RECORDS SHOWN Block Start

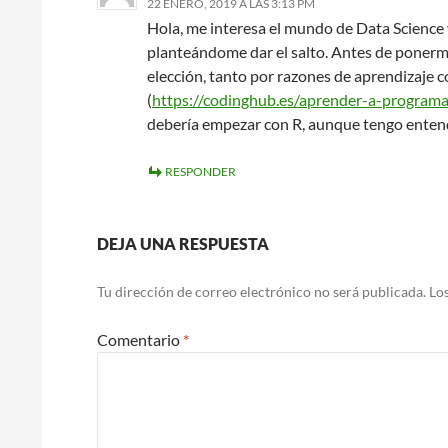
22 ENERO, 2019 A LAS 3:13 PM
Hola, me interesa el mundo de Data Science 
planteándome dar el salto. Antes de ponerm
elección, tanto por razones de aprendizaje 
(
https://codinghub.es/aprender-a-programa
debería empezar con R, aunque tengo enten
RESPONDER
DEJA UNA RESPUESTA
Tu dirección de correo electrónico no será publicada.
Lo
Comentario
*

RECORDS SHOWN Block End

> DIRECTIVE
Reproduce the text from every row above, line for line and without any changes. Leave the pictures out of your output.

> RESULT BELOW
22 ENERO, 2019 A LAS 3:13 PM
Hola, me interesa el mundo de Data Science 
planteándome dar el salto. Antes de ponerm
elección, tanto por razones de aprendizaje 
(
https://codinghub.es/aprender-a-programa
debería empezar con R, aunque tengo enten
RESPONDER
DEJA UNA RESPUESTA
Tu dirección de correo electrónico no será publicada.
Lo
Comentario
*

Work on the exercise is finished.